PANGKALPINANG, REDAKSIBERITA – Aktivitas pertambangan timah di Provinsi Kepulauan Bangka Belitung sudah terjadi sejak zaman penjajahan, berbagai cara dilakukan untuk mendapatkan pasir timah pada zamannya.
Bagi kamu yang ingin mengetahui bagaimana aktivitas mencari dan mendapatkan pasir timah di zaman itu, bisa mendatangi Museum Timah Indonesia (MTI) Pangkalpinang.

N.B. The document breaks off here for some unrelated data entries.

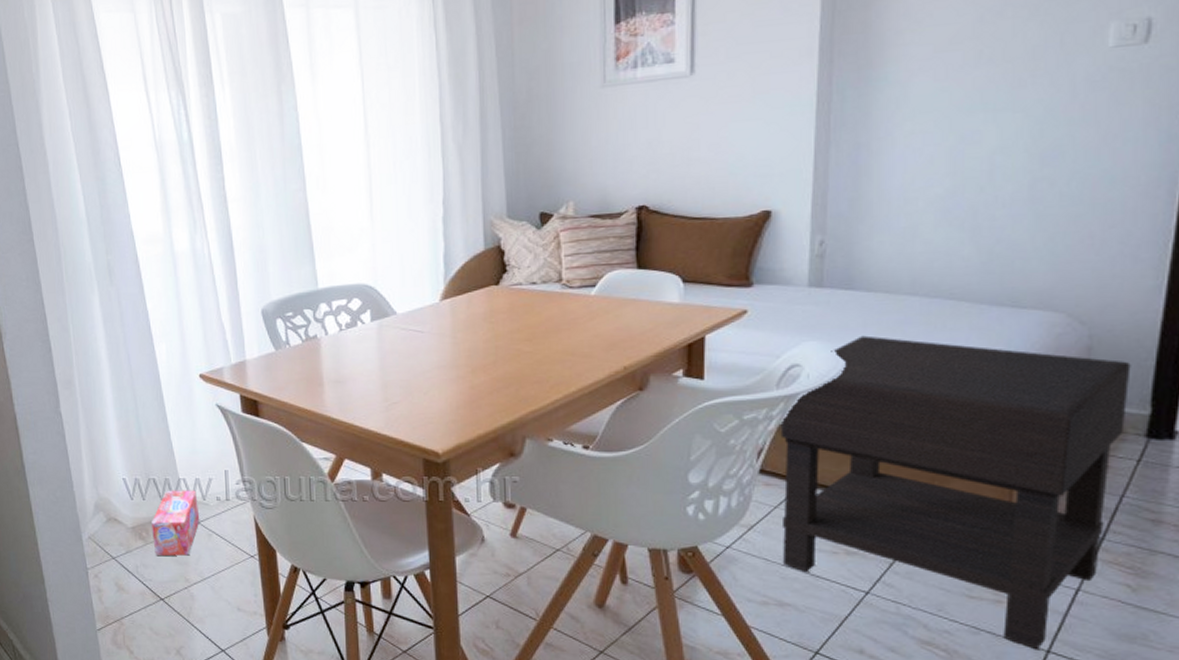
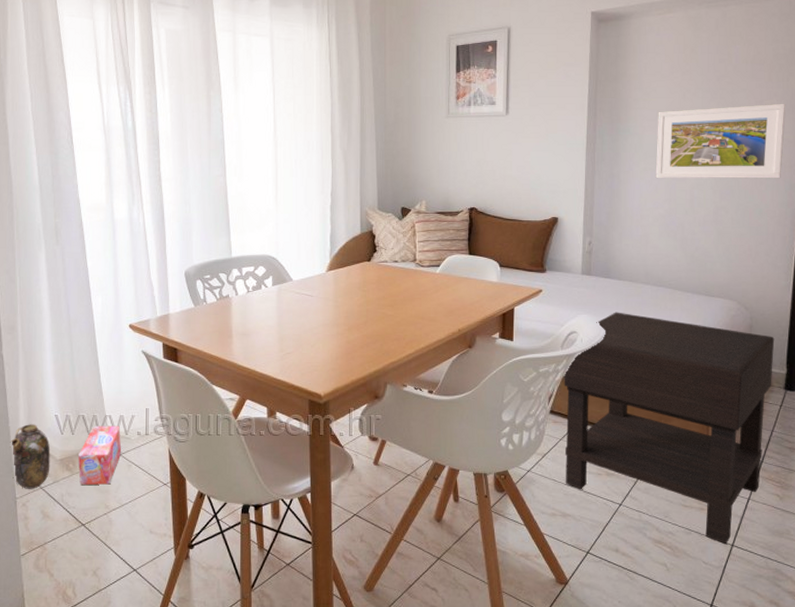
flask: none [76,488,122,559] -> present [10,424,51,489]
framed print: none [930,10,1164,145] -> present [655,103,785,179]

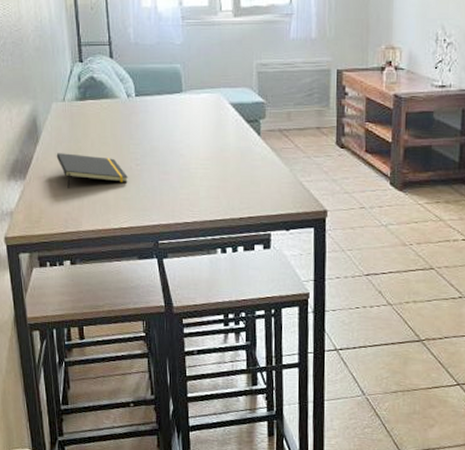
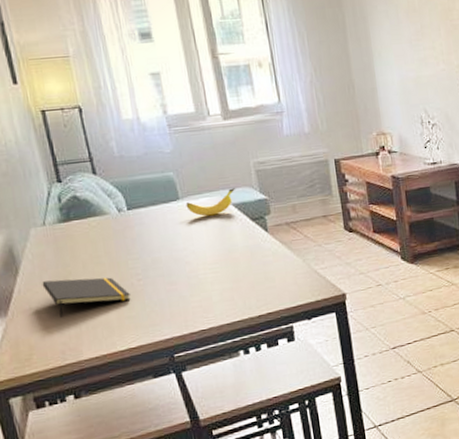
banana: none [188,87,235,112] -> present [186,188,235,216]

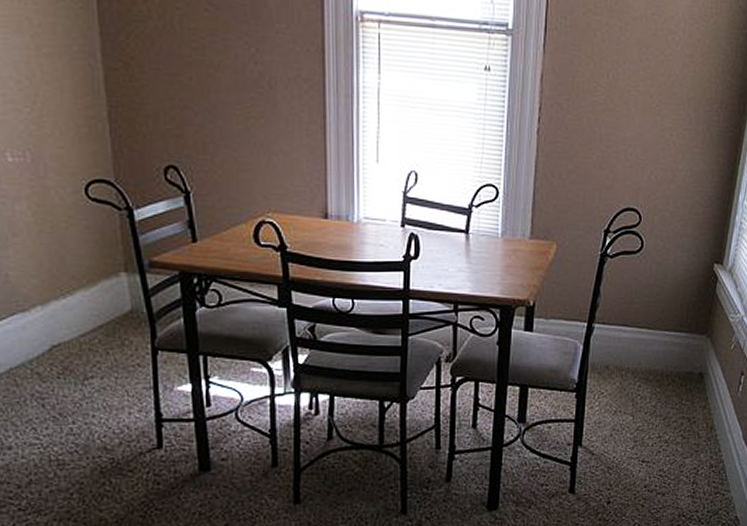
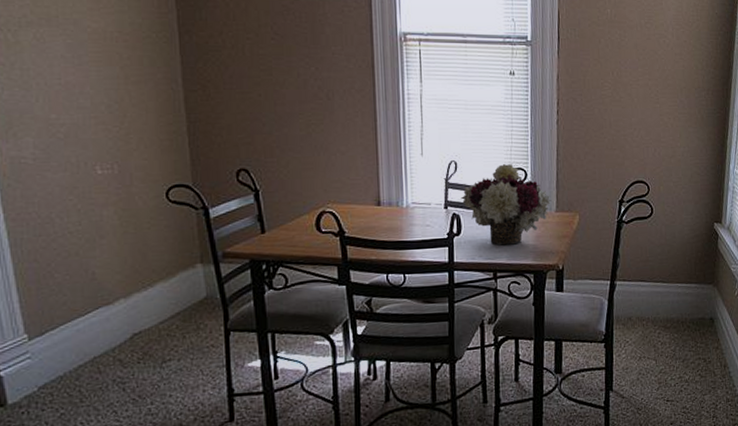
flower arrangement: none [420,179,526,274] -> present [461,164,552,246]

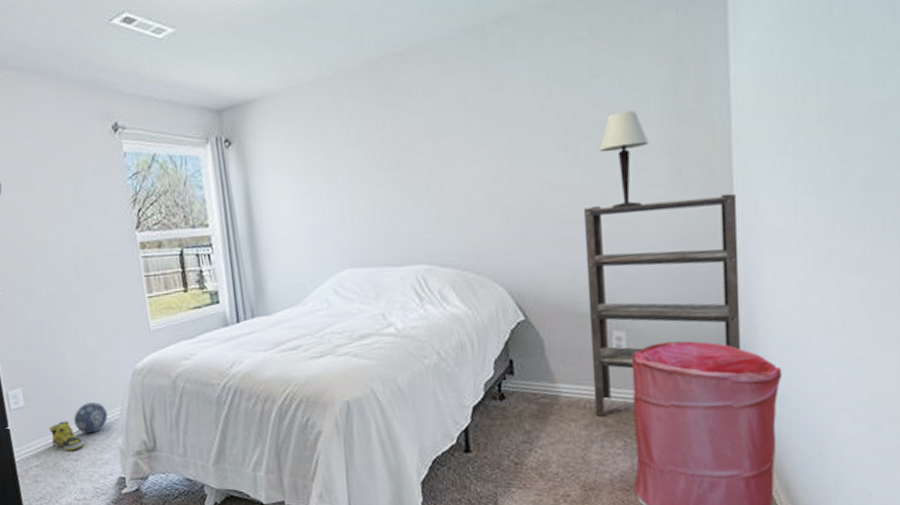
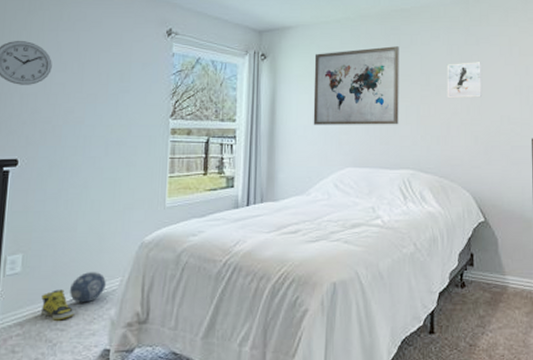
wall art: none [288,106,404,221] -> present [313,46,399,125]
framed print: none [460,112,512,168] -> present [446,62,481,99]

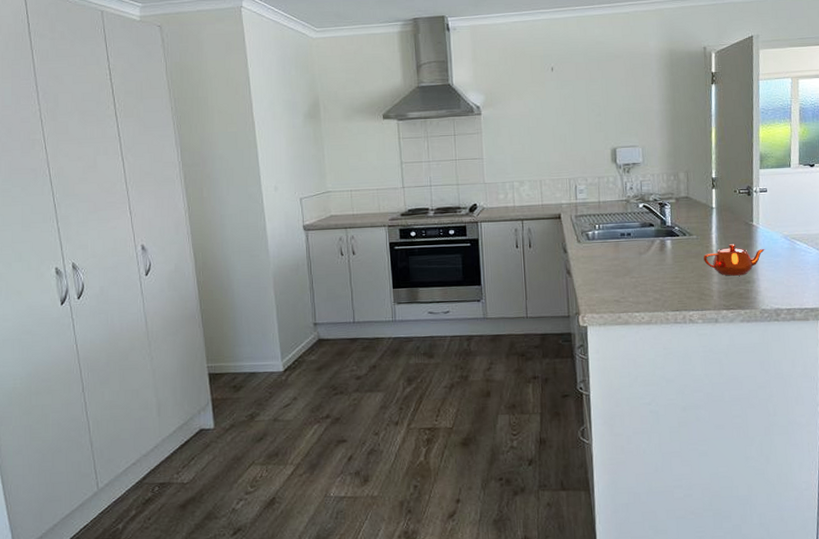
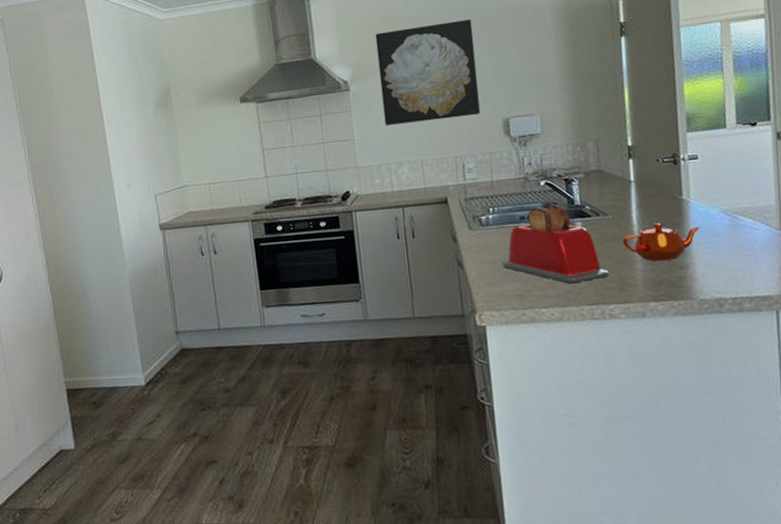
wall art: none [506,60,593,149] -> present [375,19,481,126]
toaster: none [604,223,691,292] -> present [502,203,610,283]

Tak heran jika jumlah kunjungan ke Museum Timah Indonesia (MTI) Pangkalpinang terus bertambah setiap tahunnya. Apalagi Museum yang terletak di Pangkalpinang ini menyajikan berbagai informasi mengenai sejarah pertambangan timah di Indonesia dilansir dari www.timah.com
Pada tahun 2024, sebanyak 23.957 orang berkunjung ke MTI Pangkalpinang, jumlah kunjungan ini didominasi oleh para pelajar. Selain itu yang mengunjungi MTI yakni wisatawan nusantara, wisatawan mancanegara, perguruan tinggi dan wisatawan lokal.
Sedangkan pada tahun 2023, jumlah orang yang berkunjung ke MTI Pangkalpinang sebanyak 16.896 orang yang didominasi oleh pelajar.
MTI Pangkalpinang yang dikelola PT Timah menawarkan pengalaman edukatif melalui koleksi artefak bersejarah, dokumentasi proses penambangan, serta teknologi yang digunakan dalam industri timah sejak masa kolonial hingga era modern.
Dengan ratusan koleksi tentang pertimahan, para pengunjung dapat memahami perjalanan panjang industri timah yang telah memberikan kontribusi signifikan bagi pembangunan nasional.